◆ Records for processing:
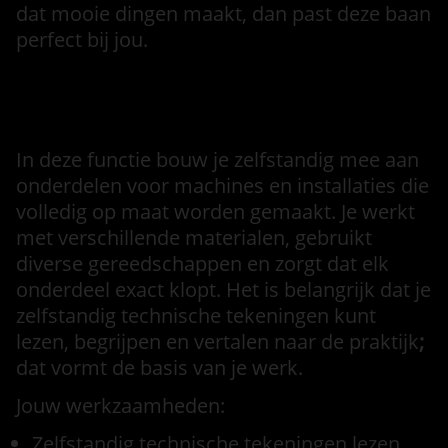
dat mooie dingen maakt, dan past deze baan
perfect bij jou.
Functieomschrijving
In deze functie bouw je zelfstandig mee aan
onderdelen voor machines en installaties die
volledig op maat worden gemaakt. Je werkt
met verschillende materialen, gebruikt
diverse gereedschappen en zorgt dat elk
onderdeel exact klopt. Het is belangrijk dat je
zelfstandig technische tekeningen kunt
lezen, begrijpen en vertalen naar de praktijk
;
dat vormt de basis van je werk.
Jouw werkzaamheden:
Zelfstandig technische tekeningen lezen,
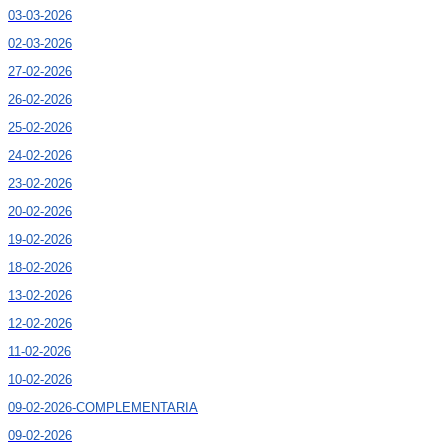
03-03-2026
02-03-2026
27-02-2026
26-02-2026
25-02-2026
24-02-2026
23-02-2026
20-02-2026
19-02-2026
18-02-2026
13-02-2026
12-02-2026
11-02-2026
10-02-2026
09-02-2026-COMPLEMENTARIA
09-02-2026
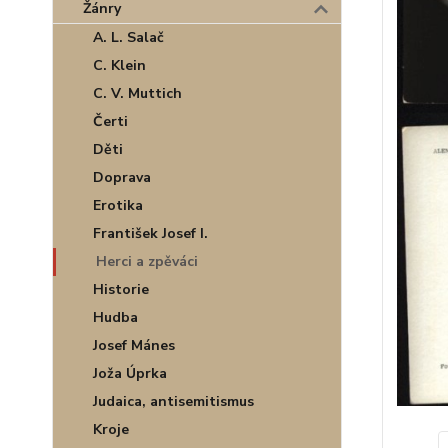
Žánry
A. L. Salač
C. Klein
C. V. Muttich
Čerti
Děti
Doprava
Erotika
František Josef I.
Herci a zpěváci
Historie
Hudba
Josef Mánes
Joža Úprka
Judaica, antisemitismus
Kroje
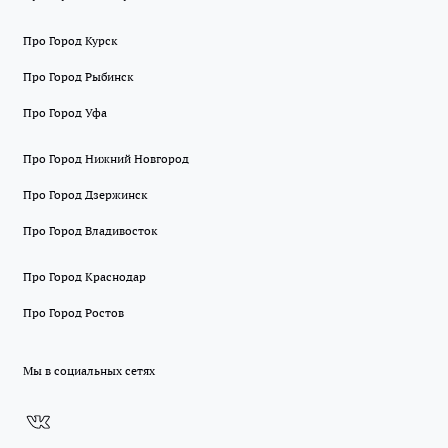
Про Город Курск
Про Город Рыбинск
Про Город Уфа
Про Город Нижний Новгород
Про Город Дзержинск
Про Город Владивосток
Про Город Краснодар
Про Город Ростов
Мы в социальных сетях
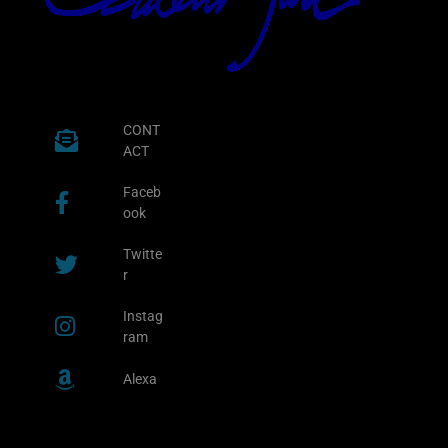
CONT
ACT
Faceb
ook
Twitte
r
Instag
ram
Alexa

◆ Work to complete:
Could you give the listing again exactly, minus its pictures?

◆ Worked solution:
dat mooie dingen maakt, dan past deze baan
perfect bij jou.
Functieomschrijving
In deze functie bouw je zelfstandig mee aan
onderdelen voor machines en installaties die
volledig op maat worden gemaakt. Je werkt
met verschillende materialen, gebruikt
diverse gereedschappen en zorgt dat elk
onderdeel exact klopt. Het is belangrijk dat je
zelfstandig technische tekeningen kunt
lezen, begrijpen en vertalen naar de praktijk
;
dat vormt de basis van je werk.
Jouw werkzaamheden:
Zelfstandig technische tekeningen lezen,
03-03-2026
02-03-2026
27-02-2026
26-02-2026
25-02-2026
24-02-2026
23-02-2026
20-02-2026
19-02-2026
18-02-2026
13-02-2026
12-02-2026
11-02-2026
10-02-2026
09-02-2026-COMPLEMENTARIA
09-02-2026
Žánry
A. L. Salač
C. Klein
C. V. Muttich
Čerti
Děti
Doprava
Erotika
František Josef I.
Herci a zpěváci
Historie
Hudba
Josef Mánes
Joža Úprka
Judaica, antisemitismus
Kroje
Про Город Курск
Про Город Рыбинск
Про Город Уфа
Про Город Нижний Новгород
Про Город Дзержинск
Про Город Владивосток
Про Город Краснодар
Про Город Ростов
Мы в социальных сетях
CONT
ACT
Faceb
ook
Twitte
r
Instag
ram
Alexa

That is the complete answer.